(Records for processing begins)
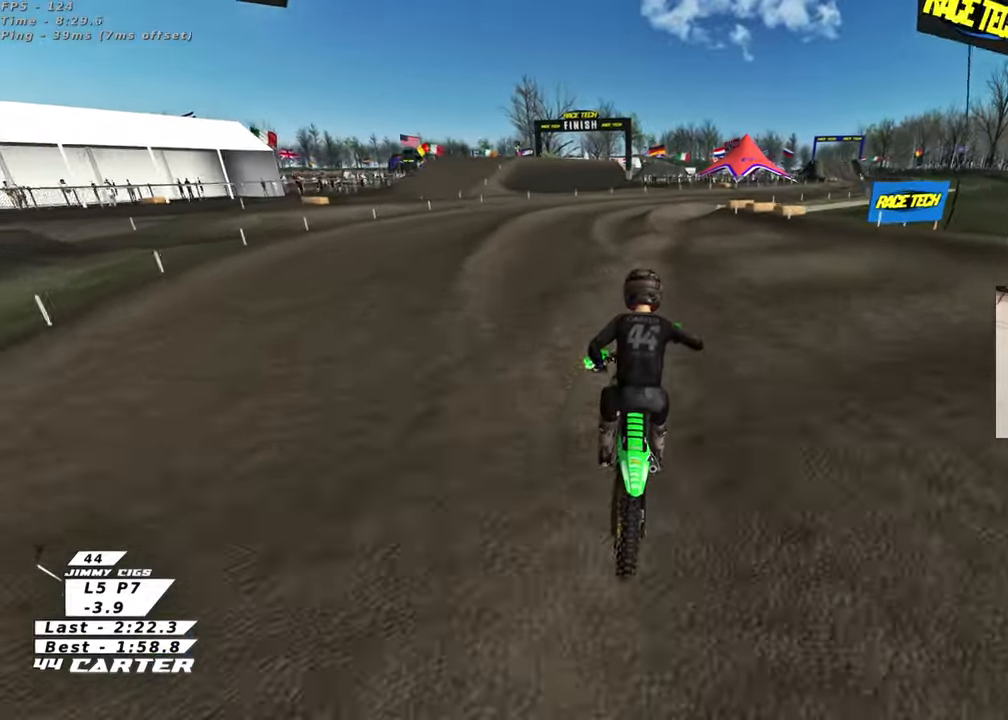
{"buttons": [], "left_stick": "down", "right_stick": "center", "events": [[50, "left_stick", "up-right"], [350, "left_stick", "down"]]}
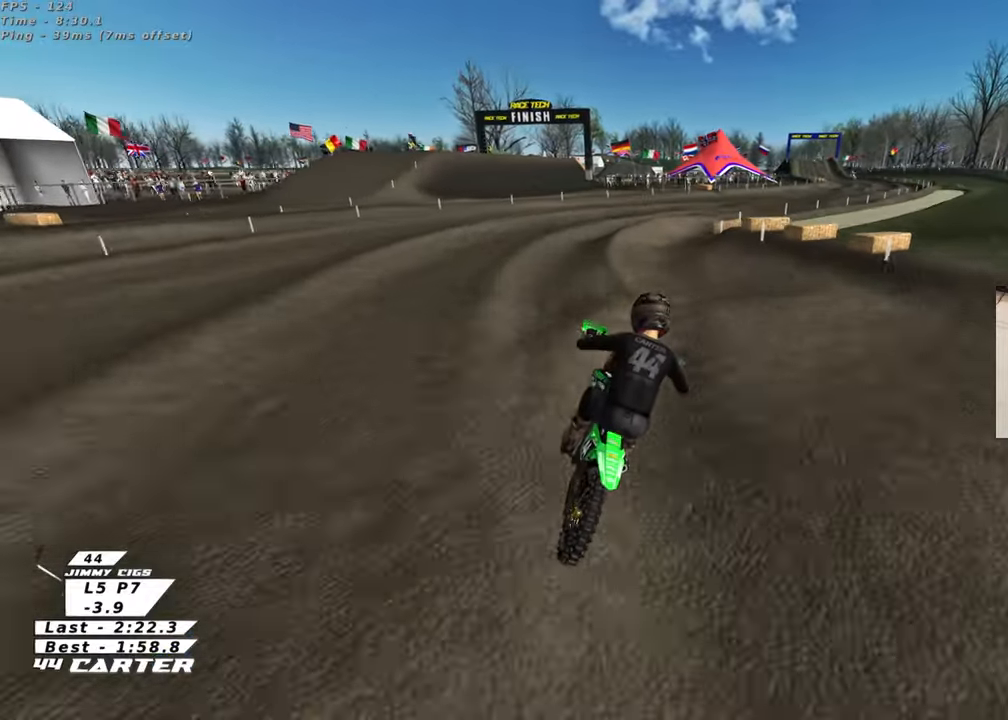
{"buttons": [], "left_stick": "right", "right_stick": "center", "events": [[400, "left_stick", "center"], [450, "left_stick", "right"]]}
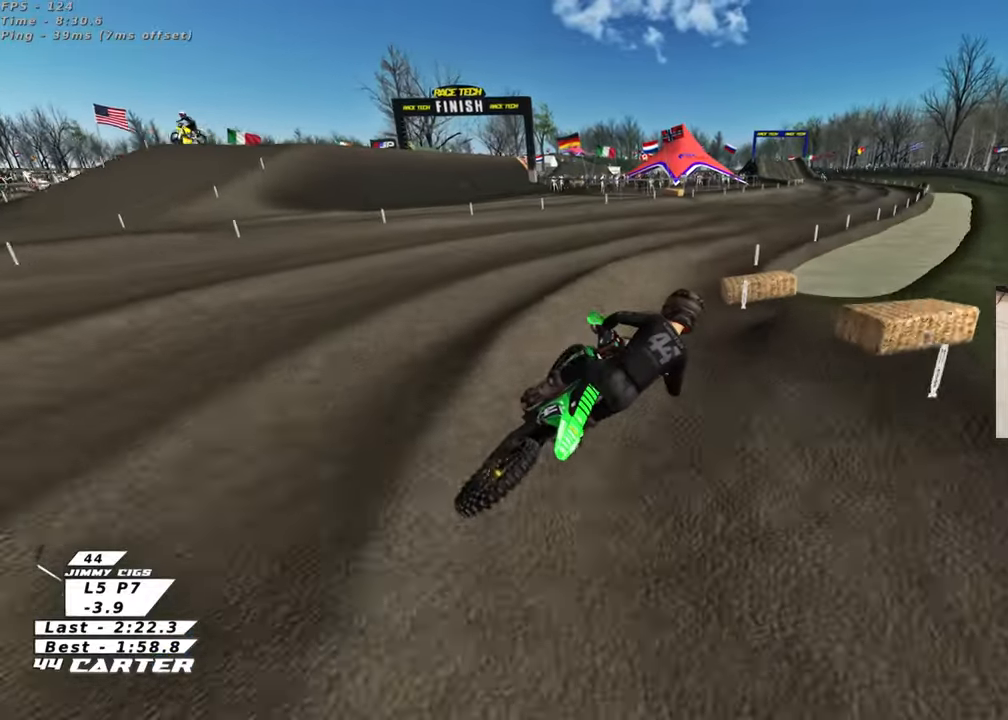
{"buttons": [], "left_stick": "down-left", "right_stick": "center", "events": [[83, "left_stick", "up"], [200, "left_stick", "up-left"], [300, "left_stick", "down-left"]]}
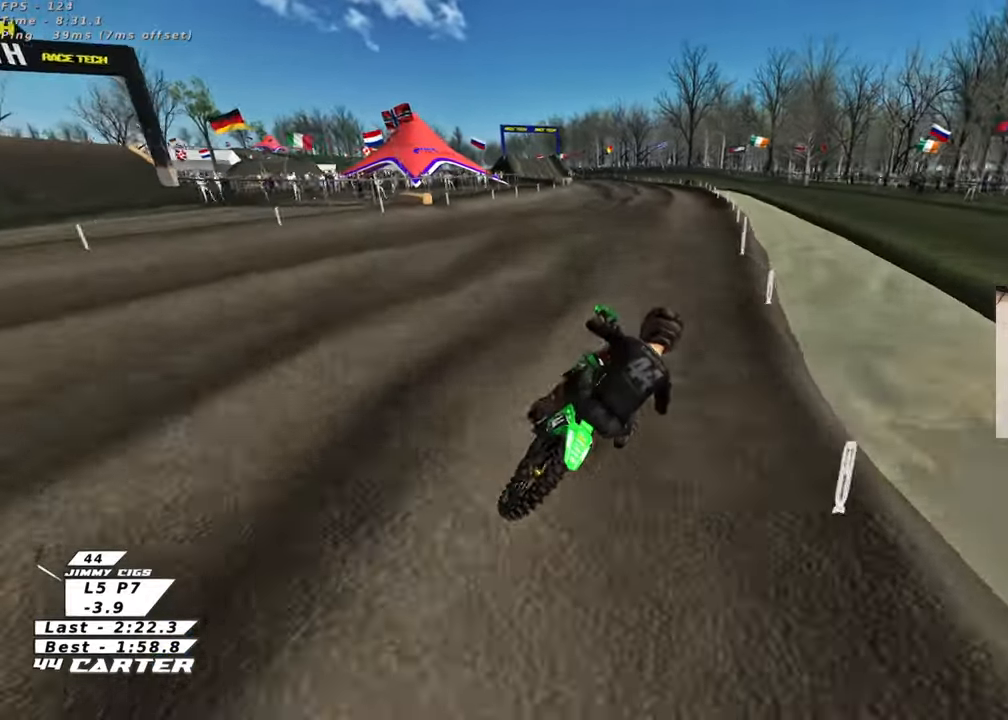
{"buttons": [], "left_stick": "up-left", "right_stick": "center", "events": [[500, "left_stick", "up-left"]]}
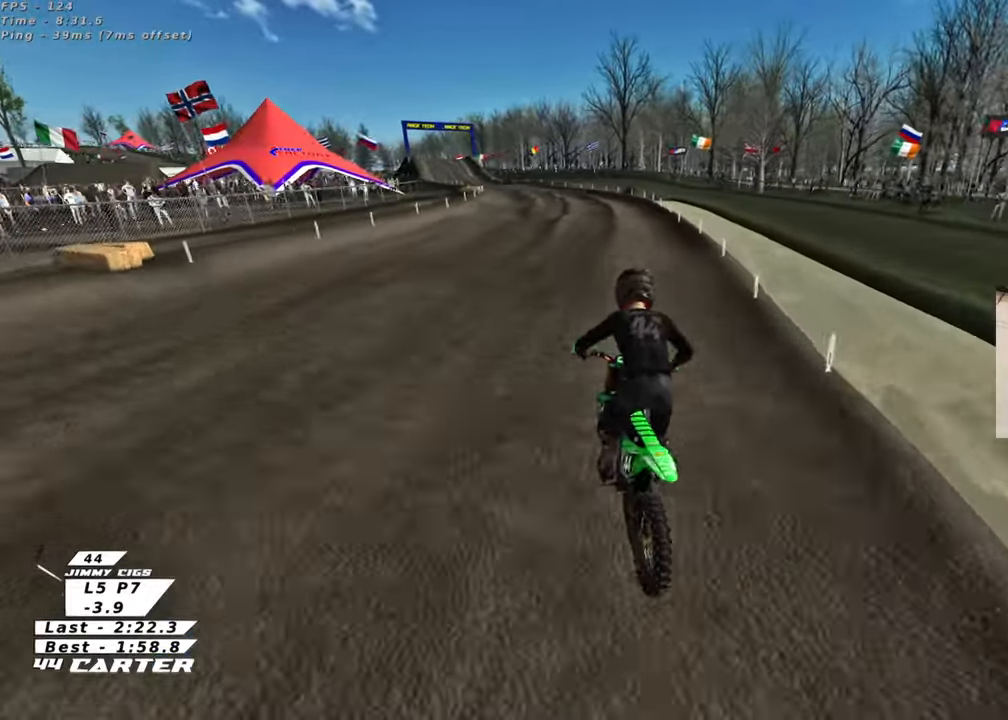
{"buttons": [], "left_stick": "down-left", "right_stick": "center", "events": [[100, "X", "down"], [133, "left_stick", "up"], [200, "X", "up"], [350, "left_stick", "down-left"]]}
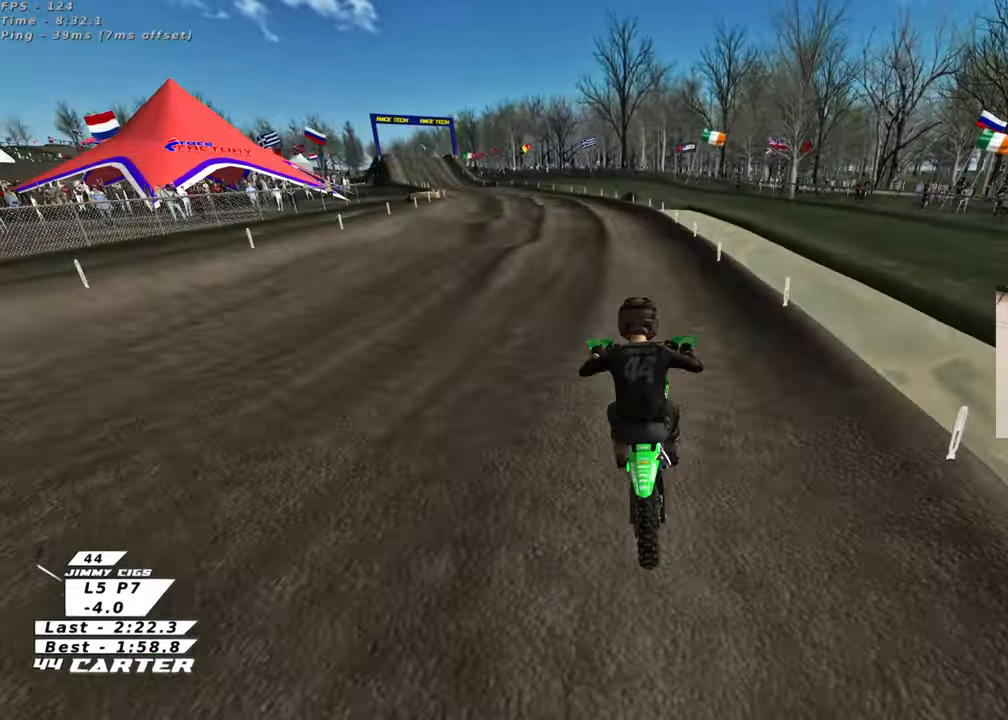
{"buttons": [], "left_stick": "up-left", "right_stick": "center", "events": [[17, "A", "down"], [50, "left_stick", "up-left"], [100, "left_stick", "up"], [133, "A", "up"], [233, "left_stick", "up-left"]]}
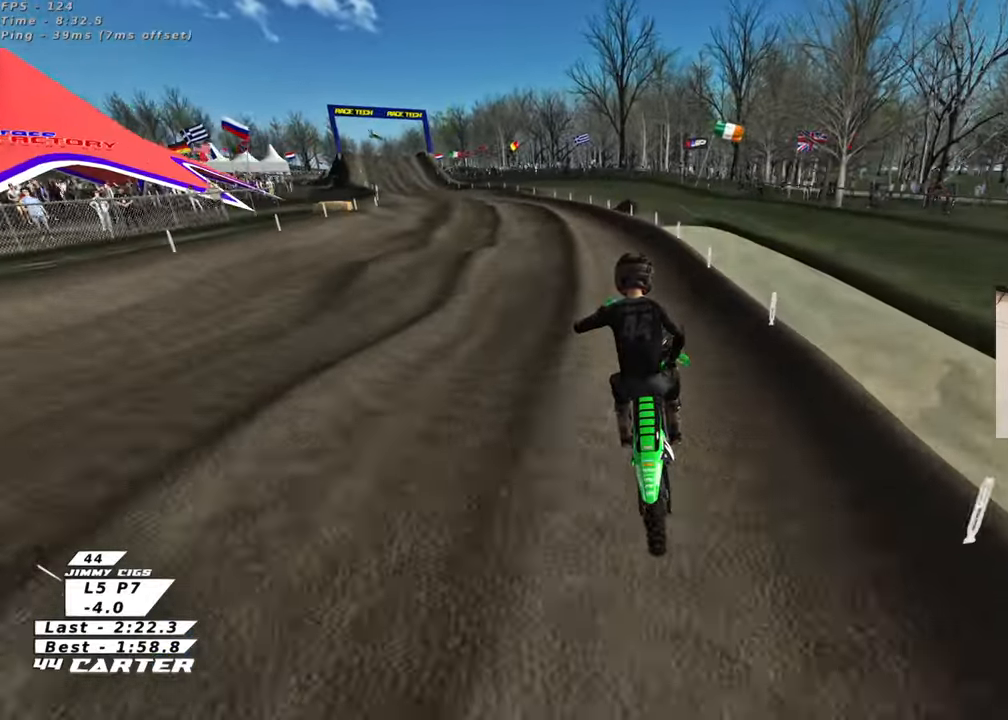
{"buttons": ["A"], "left_stick": "left", "right_stick": "center", "events": [[100, "X", "down"], [133, "left_stick", "left"], [200, "X", "up"], [283, "left_stick", "center"], [417, "left_stick", "left"], [500, "A", "down"]]}
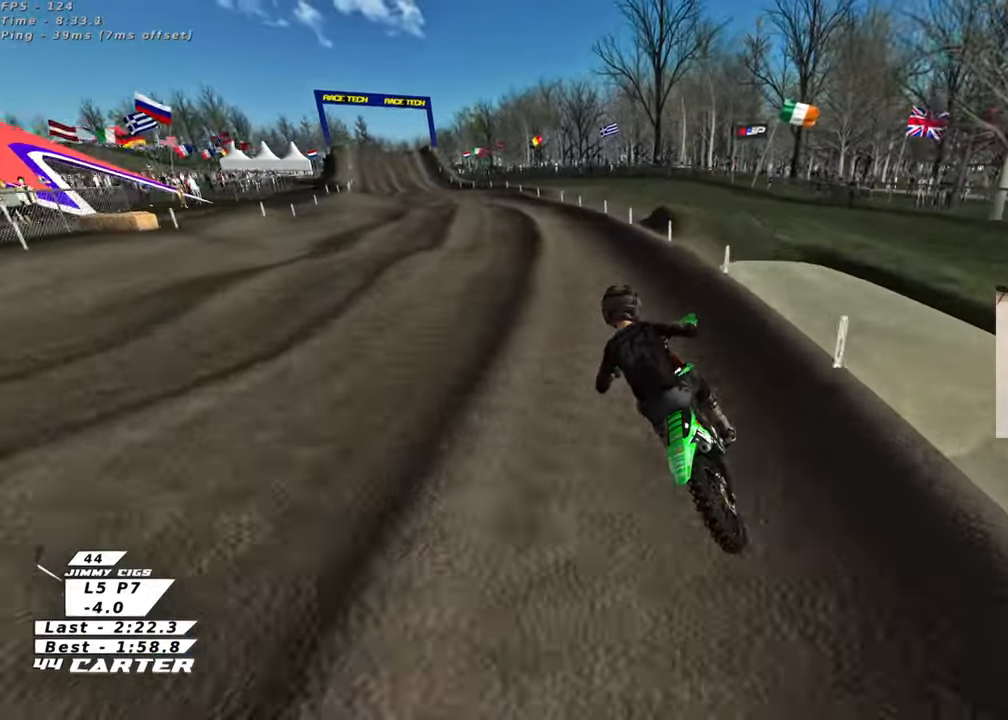
{"buttons": [], "left_stick": "center", "right_stick": "center", "events": [[183, "A", "up"], [233, "left_stick", "center"]]}
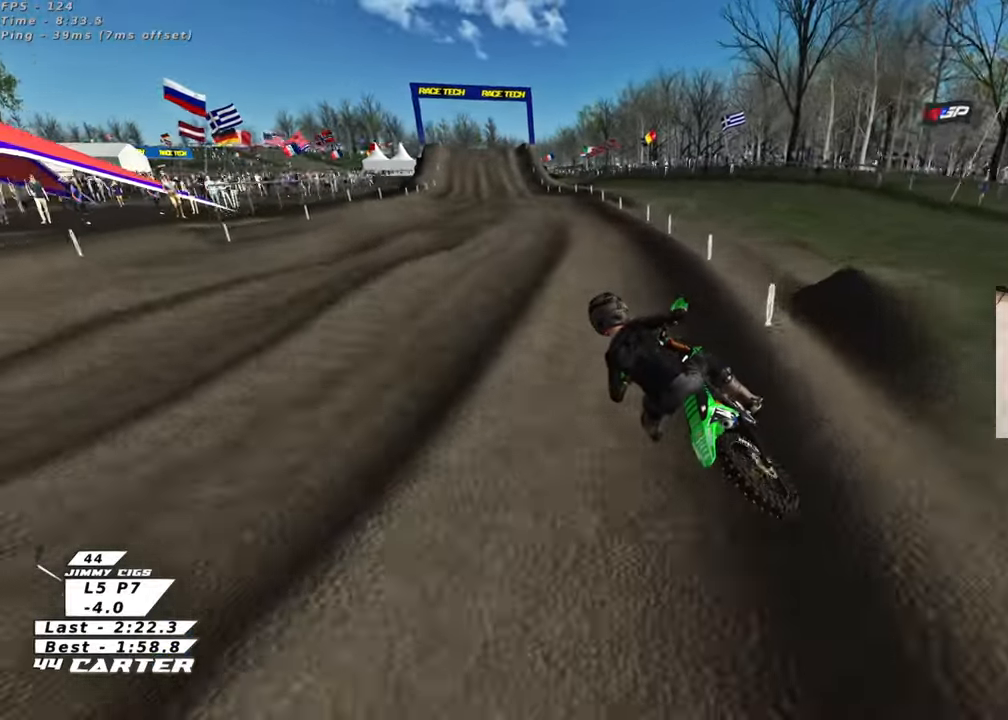
{"buttons": [], "left_stick": "down", "right_stick": "center", "events": [[233, "left_stick", "down"]]}
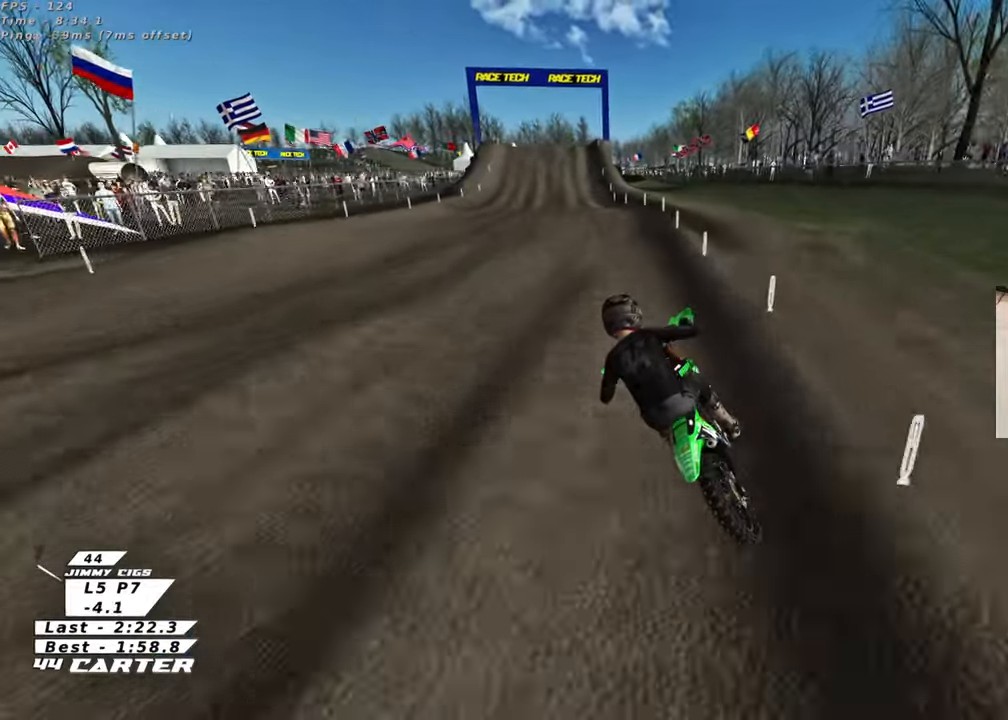
{"buttons": [], "left_stick": "down", "right_stick": "center", "events": []}
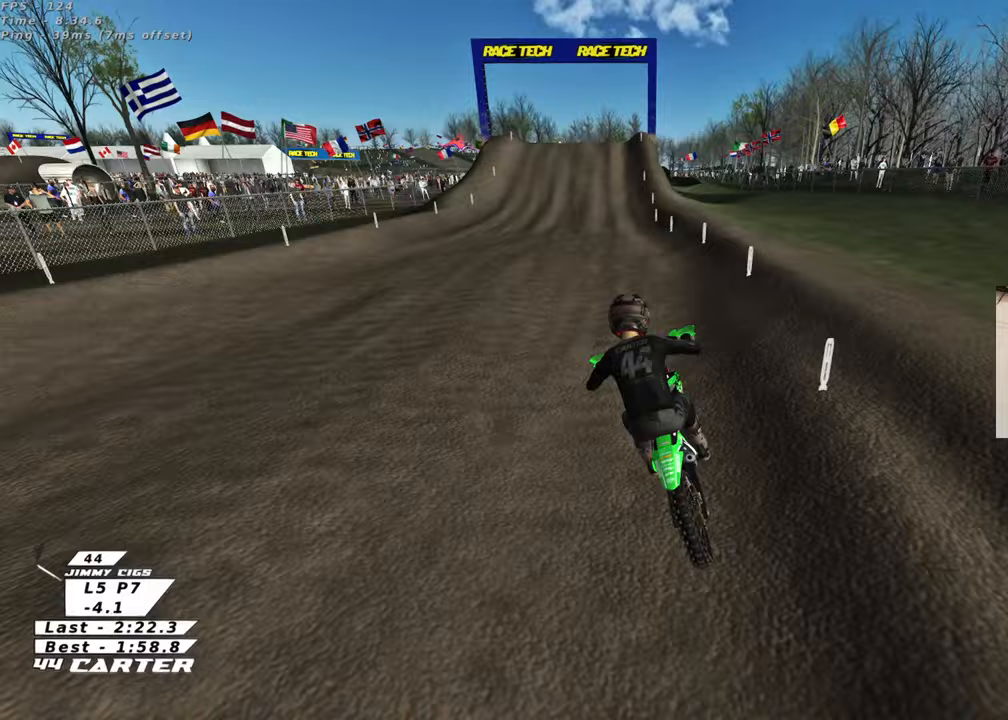
{"buttons": [], "left_stick": "down", "right_stick": "center", "events": []}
(Records for processing ends)
# What to produce
The records above need to be given again exactly. Omit the pictures.

# Exercise output
{"buttons": [], "left_stick": "down", "right_stick": "center", "events": [[50, "left_stick", "up-right"], [350, "left_stick", "down"]]}
{"buttons": [], "left_stick": "right", "right_stick": "center", "events": [[400, "left_stick", "center"], [450, "left_stick", "right"]]}
{"buttons": [], "left_stick": "down-left", "right_stick": "center", "events": [[83, "left_stick", "up"], [200, "left_stick", "up-left"], [300, "left_stick", "down-left"]]}
{"buttons": [], "left_stick": "up-left", "right_stick": "center", "events": [[500, "left_stick", "up-left"]]}
{"buttons": [], "left_stick": "down-left", "right_stick": "center", "events": [[100, "X", "down"], [133, "left_stick", "up"], [200, "X", "up"], [350, "left_stick", "down-left"]]}
{"buttons": [], "left_stick": "up-left", "right_stick": "center", "events": [[17, "A", "down"], [50, "left_stick", "up-left"], [100, "left_stick", "up"], [133, "A", "up"], [233, "left_stick", "up-left"]]}
{"buttons": ["A"], "left_stick": "left", "right_stick": "center", "events": [[100, "X", "down"], [133, "left_stick", "left"], [200, "X", "up"], [283, "left_stick", "center"], [417, "left_stick", "left"], [500, "A", "down"]]}
{"buttons": [], "left_stick": "center", "right_stick": "center", "events": [[183, "A", "up"], [233, "left_stick", "center"]]}
{"buttons": [], "left_stick": "down", "right_stick": "center", "events": [[233, "left_stick", "down"]]}
{"buttons": [], "left_stick": "down", "right_stick": "center", "events": []}
{"buttons": [], "left_stick": "down", "right_stick": "center", "events": []}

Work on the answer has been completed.